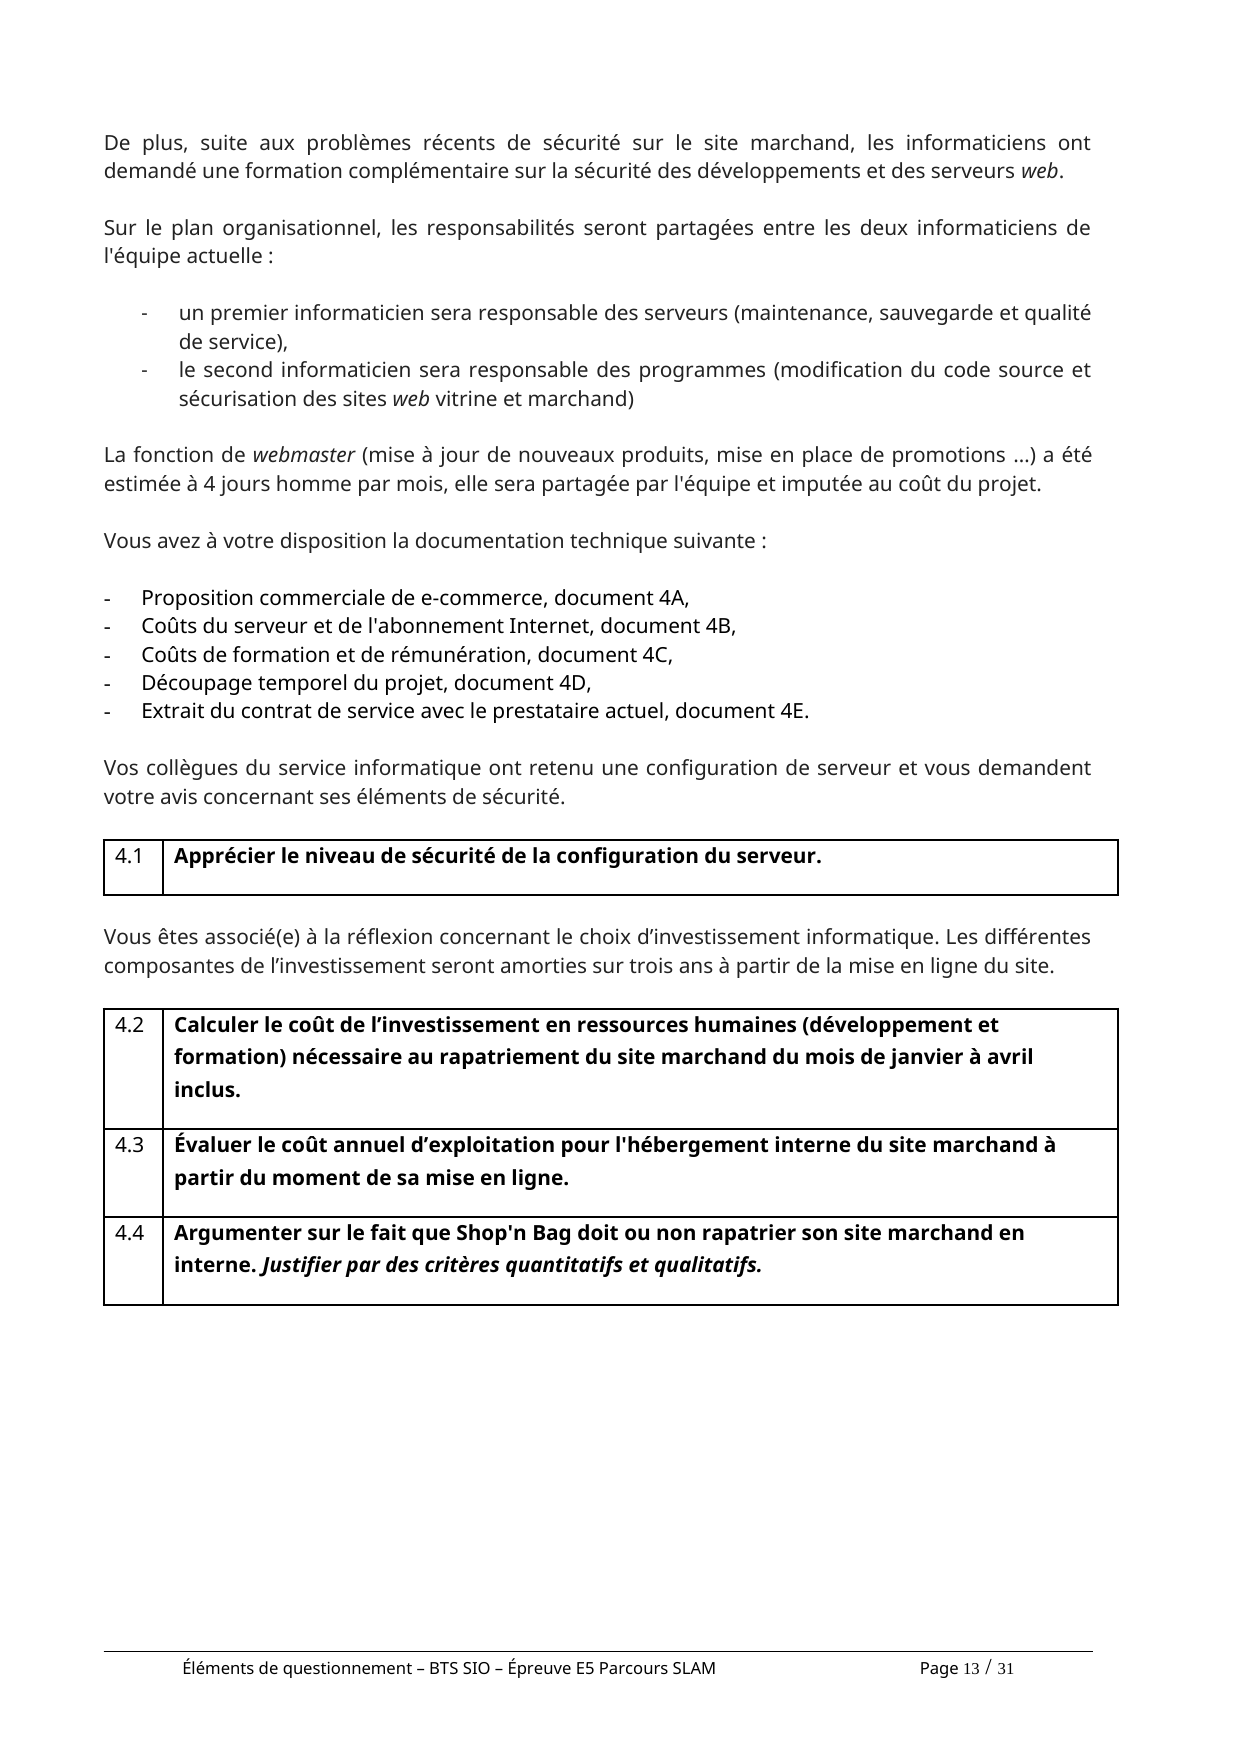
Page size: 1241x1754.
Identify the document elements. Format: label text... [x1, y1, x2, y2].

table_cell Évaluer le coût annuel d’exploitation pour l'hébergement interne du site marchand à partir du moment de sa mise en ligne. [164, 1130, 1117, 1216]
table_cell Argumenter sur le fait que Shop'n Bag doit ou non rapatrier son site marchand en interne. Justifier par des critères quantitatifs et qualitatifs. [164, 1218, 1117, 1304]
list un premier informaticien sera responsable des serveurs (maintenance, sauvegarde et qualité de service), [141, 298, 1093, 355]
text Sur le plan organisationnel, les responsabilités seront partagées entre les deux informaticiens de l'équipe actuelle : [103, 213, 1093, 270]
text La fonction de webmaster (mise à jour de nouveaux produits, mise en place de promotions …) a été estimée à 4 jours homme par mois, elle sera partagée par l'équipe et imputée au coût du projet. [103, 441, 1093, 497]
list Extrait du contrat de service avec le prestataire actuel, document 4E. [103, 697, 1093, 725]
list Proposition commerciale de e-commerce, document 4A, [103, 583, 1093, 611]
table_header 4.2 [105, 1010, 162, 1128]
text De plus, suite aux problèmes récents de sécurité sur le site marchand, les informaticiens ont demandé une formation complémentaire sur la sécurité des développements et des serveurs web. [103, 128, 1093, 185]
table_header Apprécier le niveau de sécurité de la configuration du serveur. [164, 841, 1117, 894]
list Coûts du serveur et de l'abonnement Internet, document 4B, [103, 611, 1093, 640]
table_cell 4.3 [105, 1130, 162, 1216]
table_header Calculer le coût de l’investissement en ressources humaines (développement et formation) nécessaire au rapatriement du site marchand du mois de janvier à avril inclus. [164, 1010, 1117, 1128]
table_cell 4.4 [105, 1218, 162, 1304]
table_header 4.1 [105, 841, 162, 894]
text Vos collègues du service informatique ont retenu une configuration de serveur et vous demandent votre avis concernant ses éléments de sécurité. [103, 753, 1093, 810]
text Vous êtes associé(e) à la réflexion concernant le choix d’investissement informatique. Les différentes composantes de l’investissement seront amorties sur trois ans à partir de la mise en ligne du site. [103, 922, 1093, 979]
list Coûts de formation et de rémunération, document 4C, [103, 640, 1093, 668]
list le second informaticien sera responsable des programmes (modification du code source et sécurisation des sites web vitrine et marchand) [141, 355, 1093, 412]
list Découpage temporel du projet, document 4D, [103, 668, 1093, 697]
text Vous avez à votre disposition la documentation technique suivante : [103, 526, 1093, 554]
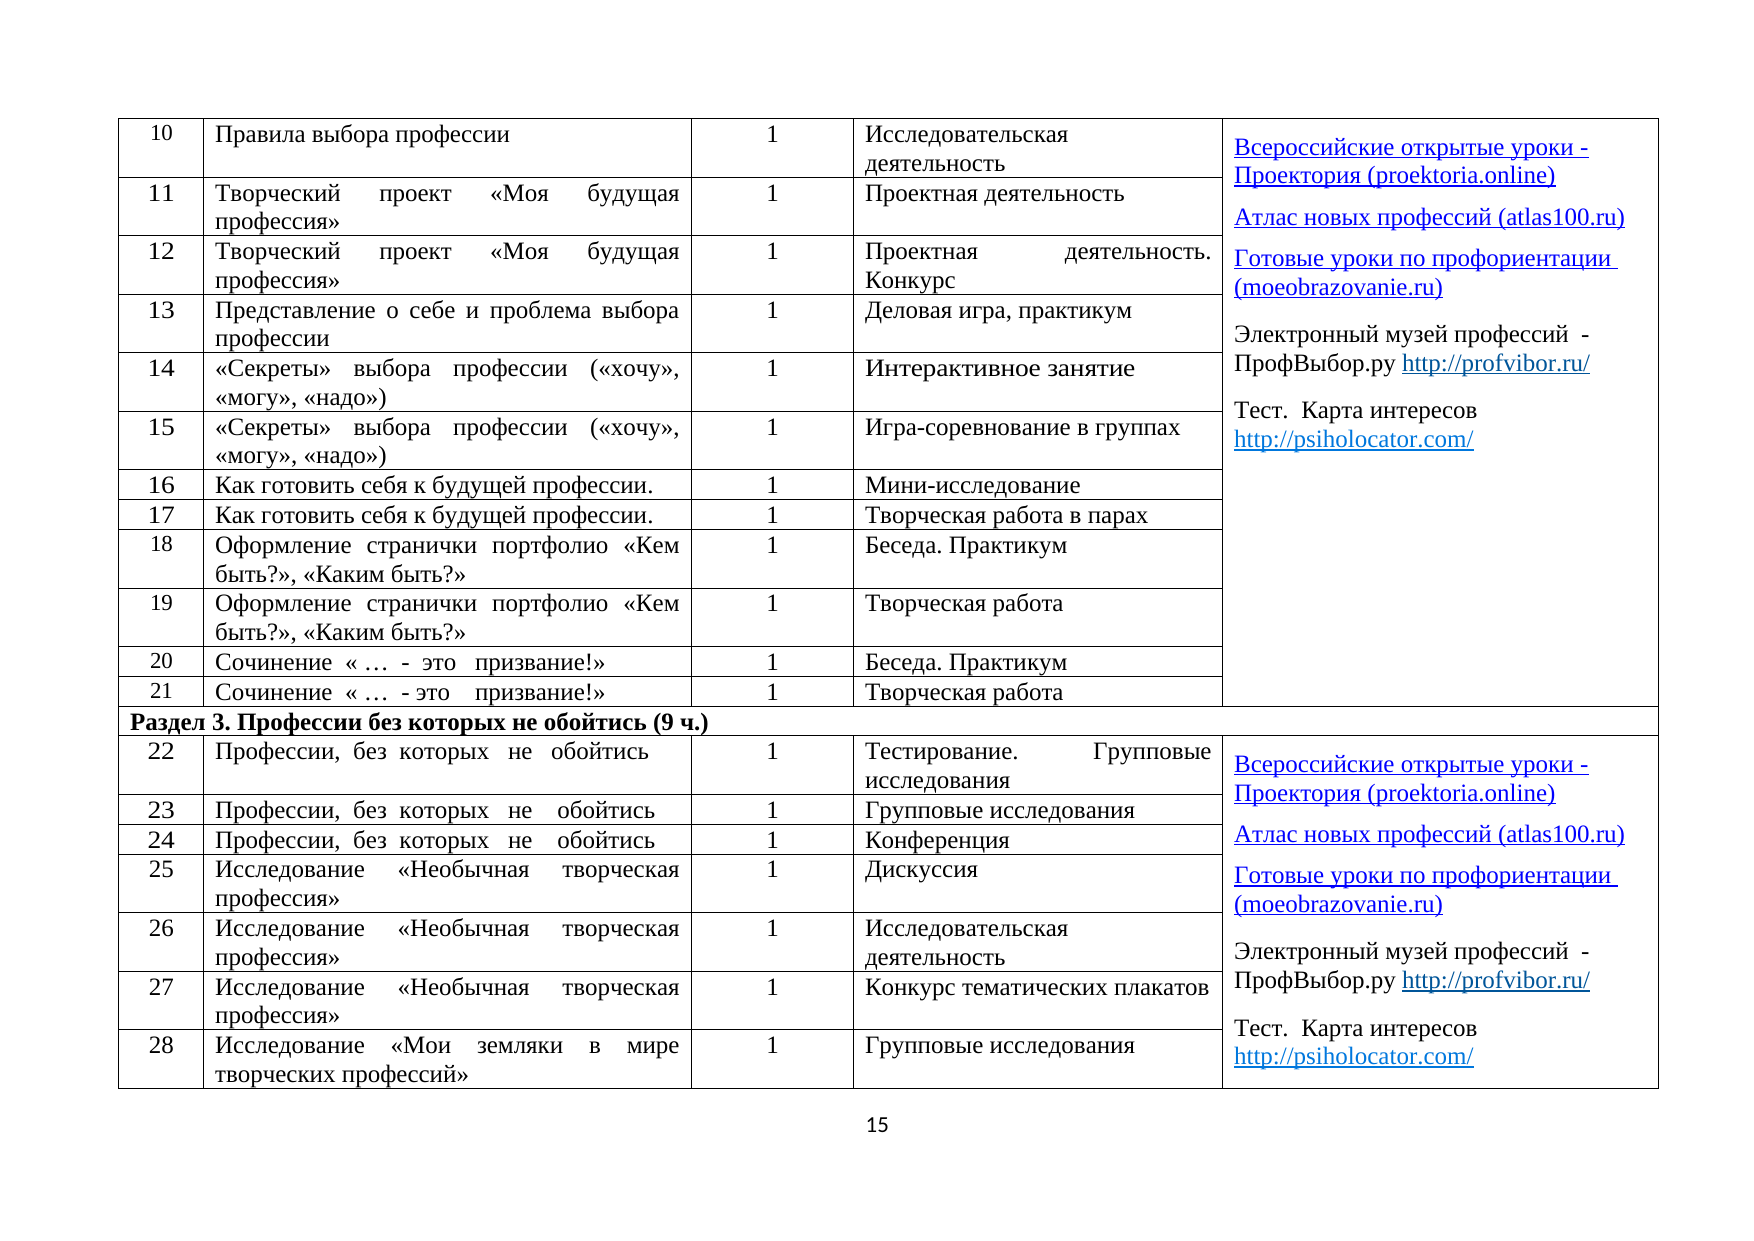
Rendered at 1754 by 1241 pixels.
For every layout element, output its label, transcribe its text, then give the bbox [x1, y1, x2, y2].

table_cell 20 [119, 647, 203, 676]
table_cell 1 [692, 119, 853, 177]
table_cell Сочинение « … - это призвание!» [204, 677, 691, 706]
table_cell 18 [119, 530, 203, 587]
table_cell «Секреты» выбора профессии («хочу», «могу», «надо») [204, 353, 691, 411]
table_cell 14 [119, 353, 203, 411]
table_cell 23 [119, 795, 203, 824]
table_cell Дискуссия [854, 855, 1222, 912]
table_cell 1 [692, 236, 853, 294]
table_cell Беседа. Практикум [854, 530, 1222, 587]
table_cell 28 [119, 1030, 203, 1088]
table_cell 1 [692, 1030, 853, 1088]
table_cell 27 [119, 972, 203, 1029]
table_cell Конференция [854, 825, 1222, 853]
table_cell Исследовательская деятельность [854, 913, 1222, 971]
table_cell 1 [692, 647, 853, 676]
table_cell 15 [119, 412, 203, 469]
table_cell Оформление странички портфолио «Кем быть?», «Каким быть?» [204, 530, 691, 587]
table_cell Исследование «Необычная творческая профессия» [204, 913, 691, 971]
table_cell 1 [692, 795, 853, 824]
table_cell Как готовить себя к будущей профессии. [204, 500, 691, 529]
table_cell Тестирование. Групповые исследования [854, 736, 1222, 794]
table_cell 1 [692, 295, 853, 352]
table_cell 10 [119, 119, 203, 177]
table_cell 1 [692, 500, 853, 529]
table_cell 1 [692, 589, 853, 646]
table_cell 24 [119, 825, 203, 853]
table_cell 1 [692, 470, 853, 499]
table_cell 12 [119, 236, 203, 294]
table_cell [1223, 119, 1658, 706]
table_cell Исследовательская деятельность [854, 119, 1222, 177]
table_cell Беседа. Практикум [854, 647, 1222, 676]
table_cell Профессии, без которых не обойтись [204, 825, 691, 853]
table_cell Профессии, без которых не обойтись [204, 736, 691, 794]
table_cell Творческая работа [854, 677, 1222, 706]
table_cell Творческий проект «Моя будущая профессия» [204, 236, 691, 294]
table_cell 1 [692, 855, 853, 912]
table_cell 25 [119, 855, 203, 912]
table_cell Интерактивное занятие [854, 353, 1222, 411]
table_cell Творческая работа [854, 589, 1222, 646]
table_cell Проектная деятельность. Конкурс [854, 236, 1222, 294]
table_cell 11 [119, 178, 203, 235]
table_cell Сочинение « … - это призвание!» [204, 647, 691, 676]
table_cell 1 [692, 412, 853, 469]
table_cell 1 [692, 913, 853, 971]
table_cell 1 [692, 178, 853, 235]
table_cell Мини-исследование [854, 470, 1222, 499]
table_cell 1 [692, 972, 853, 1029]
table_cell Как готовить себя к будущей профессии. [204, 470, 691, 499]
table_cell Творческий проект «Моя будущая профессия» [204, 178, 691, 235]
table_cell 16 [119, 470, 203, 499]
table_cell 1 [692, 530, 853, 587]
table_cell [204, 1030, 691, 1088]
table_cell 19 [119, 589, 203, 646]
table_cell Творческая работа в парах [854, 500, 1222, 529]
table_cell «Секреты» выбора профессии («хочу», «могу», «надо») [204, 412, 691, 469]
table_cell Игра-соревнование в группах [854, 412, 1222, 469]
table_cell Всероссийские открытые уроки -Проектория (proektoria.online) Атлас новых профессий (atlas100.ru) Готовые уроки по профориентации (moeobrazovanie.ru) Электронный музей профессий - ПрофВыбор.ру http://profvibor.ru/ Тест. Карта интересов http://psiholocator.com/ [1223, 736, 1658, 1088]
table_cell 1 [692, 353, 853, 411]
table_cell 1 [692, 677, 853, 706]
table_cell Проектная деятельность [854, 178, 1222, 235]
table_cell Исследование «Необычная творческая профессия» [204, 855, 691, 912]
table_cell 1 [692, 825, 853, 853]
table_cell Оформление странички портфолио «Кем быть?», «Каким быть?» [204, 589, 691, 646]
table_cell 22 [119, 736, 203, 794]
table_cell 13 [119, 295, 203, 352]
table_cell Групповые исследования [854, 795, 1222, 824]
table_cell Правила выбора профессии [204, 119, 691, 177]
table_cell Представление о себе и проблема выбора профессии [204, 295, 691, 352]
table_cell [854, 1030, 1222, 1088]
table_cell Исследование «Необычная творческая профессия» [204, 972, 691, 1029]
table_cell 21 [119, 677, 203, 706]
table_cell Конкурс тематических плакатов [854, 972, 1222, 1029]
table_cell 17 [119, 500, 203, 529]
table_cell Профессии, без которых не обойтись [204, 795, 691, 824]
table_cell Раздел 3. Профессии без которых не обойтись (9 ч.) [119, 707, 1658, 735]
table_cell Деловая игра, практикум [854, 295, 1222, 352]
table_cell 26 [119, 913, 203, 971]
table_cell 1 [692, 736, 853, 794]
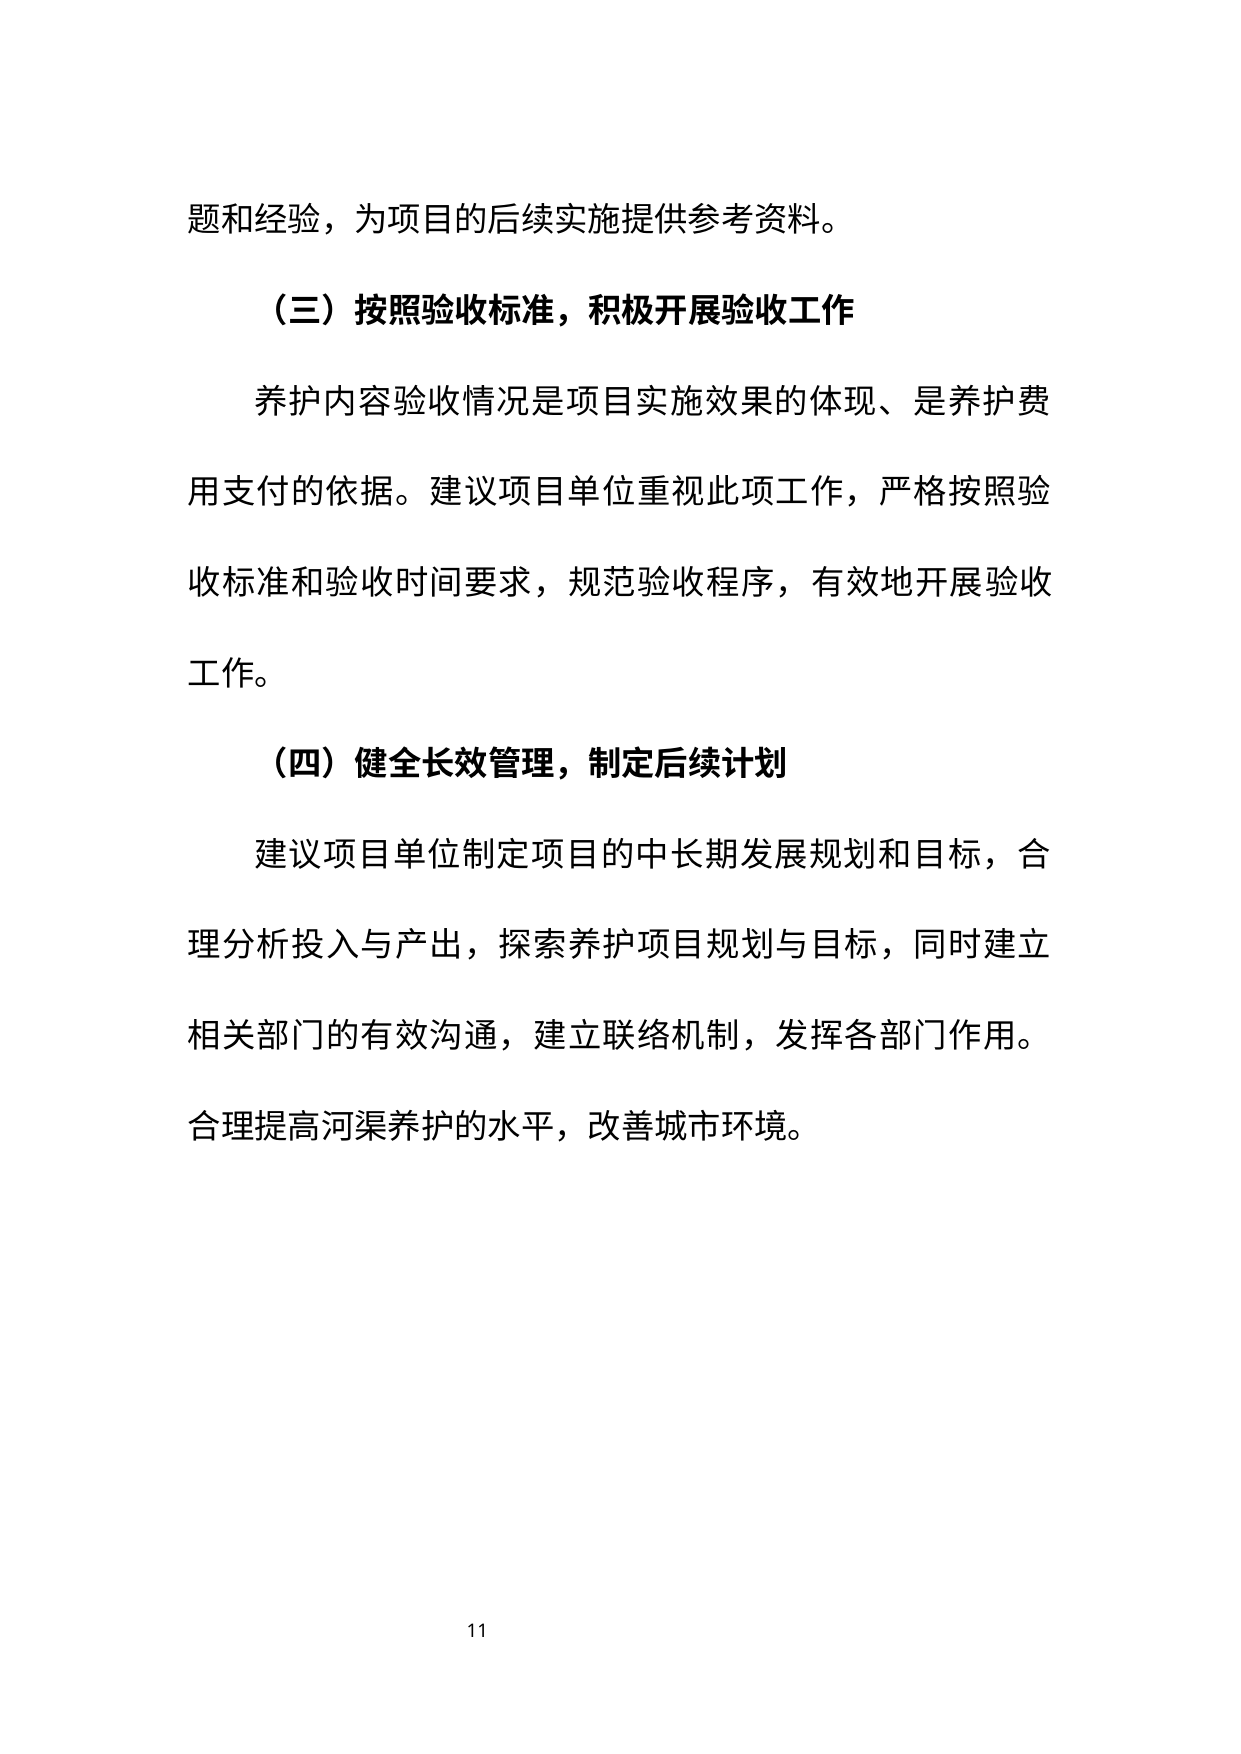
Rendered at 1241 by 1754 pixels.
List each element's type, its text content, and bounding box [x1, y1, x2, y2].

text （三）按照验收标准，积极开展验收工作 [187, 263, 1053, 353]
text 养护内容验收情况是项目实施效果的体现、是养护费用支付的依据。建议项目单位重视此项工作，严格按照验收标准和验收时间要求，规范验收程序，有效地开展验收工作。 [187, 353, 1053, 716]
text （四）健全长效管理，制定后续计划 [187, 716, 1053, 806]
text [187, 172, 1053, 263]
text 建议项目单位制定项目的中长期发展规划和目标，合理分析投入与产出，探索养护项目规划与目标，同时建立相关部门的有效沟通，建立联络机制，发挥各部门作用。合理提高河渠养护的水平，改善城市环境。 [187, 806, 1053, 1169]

## Your goal
Whenever a line above includes "Творческий", copy it in full.

## Task result
table_cell Творческий проект «Моя будущая профессия» [204, 236, 691, 294]
table_cell Творческий проект «Моя будущая профессия» [204, 178, 691, 235]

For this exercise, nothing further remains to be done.